**DIRECTIONS FOR THIS TASK**: Tally the lines of the entries in which the string "regardless" occurs, and say only how many.

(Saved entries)

Content starts

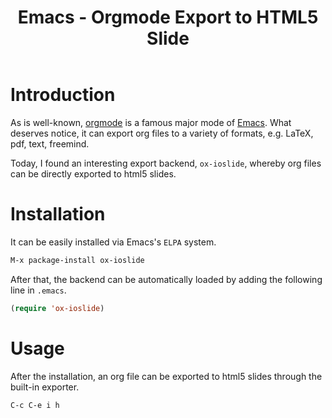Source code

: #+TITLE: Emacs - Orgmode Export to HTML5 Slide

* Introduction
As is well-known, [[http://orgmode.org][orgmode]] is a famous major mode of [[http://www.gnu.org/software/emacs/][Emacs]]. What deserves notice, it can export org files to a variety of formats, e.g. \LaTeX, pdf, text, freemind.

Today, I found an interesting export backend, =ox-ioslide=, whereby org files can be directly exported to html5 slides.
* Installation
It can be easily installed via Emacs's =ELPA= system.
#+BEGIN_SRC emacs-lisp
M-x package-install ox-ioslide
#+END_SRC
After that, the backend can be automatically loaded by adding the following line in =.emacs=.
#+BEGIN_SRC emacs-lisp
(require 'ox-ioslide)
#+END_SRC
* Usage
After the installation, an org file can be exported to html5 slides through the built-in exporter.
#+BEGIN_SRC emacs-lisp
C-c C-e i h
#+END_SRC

Content ends
Content starts

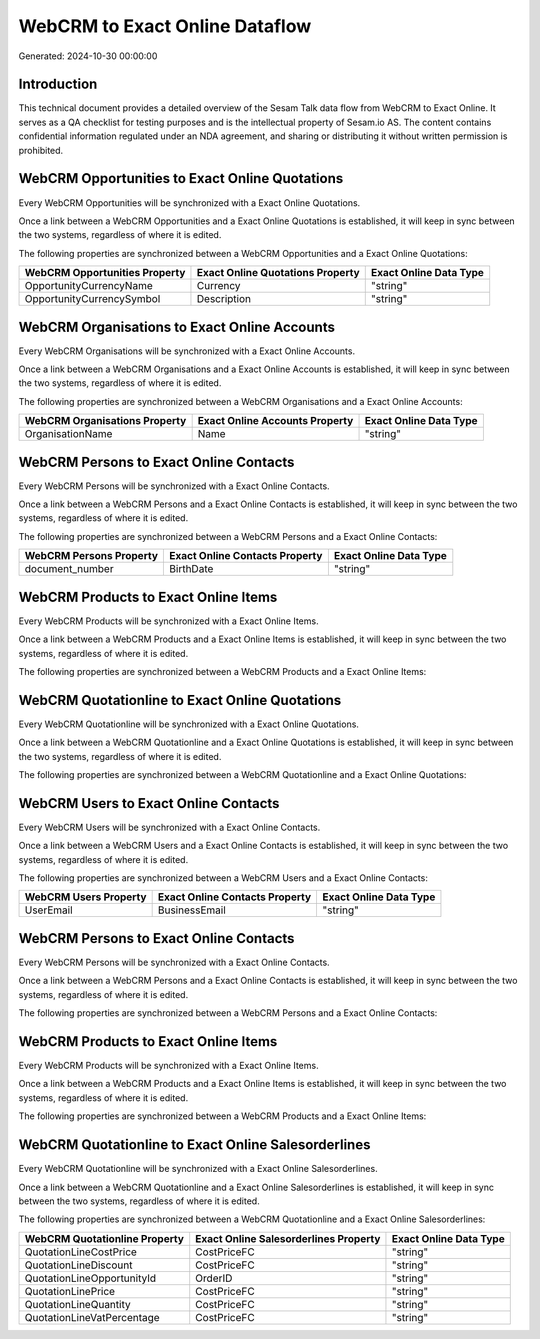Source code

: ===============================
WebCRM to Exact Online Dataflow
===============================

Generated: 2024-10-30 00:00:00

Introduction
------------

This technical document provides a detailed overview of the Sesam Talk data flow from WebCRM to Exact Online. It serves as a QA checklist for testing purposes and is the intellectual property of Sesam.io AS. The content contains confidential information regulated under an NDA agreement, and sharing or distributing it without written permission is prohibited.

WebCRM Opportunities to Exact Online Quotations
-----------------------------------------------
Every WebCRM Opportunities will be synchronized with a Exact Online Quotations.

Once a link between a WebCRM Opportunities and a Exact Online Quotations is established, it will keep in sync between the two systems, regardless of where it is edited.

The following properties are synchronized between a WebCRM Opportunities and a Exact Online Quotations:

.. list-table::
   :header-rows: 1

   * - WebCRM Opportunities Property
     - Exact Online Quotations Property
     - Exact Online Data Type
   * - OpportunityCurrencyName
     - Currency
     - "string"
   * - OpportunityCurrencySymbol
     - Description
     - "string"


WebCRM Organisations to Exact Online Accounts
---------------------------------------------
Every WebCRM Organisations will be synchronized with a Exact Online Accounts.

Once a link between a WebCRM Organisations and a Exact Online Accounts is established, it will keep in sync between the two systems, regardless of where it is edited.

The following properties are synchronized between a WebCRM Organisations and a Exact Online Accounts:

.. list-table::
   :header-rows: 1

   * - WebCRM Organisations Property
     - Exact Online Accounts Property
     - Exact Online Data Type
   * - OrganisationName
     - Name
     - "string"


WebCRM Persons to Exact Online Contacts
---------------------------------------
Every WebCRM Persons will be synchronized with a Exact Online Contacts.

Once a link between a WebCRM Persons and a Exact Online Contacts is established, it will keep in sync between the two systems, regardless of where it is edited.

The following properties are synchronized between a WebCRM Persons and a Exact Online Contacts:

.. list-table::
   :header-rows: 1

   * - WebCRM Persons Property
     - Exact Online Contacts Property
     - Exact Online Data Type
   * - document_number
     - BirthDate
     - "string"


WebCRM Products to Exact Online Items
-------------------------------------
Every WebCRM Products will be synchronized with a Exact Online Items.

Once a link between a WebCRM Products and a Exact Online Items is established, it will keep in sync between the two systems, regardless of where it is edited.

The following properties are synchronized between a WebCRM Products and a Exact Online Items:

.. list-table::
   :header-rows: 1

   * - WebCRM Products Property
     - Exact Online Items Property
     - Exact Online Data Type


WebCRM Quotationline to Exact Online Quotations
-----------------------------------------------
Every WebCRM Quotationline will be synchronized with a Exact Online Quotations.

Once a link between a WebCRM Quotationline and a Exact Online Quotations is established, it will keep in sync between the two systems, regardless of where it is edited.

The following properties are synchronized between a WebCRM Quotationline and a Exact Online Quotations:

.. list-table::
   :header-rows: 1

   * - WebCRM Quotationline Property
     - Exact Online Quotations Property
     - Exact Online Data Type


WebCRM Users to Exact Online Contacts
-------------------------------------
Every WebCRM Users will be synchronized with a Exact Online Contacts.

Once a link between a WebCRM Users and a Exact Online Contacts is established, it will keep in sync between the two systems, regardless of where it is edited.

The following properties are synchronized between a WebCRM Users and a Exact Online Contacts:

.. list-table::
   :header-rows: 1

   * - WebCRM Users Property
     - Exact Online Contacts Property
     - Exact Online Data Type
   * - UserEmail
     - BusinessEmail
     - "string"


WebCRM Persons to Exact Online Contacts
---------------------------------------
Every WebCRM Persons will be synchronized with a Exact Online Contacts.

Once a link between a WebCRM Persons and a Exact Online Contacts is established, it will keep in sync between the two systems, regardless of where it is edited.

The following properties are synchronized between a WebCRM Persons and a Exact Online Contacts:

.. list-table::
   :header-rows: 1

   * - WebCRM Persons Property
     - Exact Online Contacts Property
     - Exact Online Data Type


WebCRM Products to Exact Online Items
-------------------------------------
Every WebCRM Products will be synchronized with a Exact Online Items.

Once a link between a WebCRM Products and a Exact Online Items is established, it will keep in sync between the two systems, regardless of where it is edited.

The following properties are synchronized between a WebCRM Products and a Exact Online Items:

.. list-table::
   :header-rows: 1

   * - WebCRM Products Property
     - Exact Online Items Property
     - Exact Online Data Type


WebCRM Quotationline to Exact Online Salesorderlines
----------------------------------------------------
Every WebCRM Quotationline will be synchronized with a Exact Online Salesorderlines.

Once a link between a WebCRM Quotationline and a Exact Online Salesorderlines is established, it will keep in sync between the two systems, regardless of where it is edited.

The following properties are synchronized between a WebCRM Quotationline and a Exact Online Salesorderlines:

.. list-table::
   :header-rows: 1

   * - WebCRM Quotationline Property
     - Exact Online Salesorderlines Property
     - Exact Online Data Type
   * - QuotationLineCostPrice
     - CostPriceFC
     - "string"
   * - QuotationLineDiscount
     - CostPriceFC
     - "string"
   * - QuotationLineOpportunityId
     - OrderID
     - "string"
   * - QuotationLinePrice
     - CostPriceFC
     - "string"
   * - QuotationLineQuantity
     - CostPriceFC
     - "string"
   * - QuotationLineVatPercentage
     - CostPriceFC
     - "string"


Content ends
Content starts

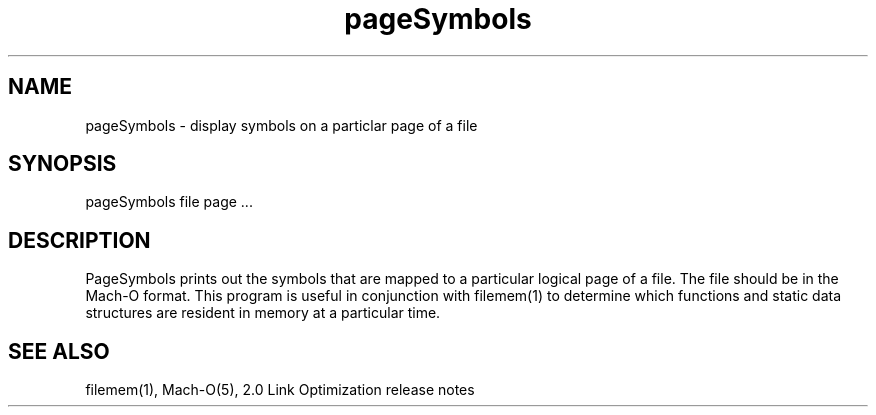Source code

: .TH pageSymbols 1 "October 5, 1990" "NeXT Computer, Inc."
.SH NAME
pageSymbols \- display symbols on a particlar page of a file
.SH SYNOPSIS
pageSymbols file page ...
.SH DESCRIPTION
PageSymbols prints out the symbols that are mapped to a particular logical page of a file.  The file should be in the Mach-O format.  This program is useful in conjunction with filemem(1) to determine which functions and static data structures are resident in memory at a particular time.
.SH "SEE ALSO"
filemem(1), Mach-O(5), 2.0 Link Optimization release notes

Content ends

**EXERCISE ANSWER**: 9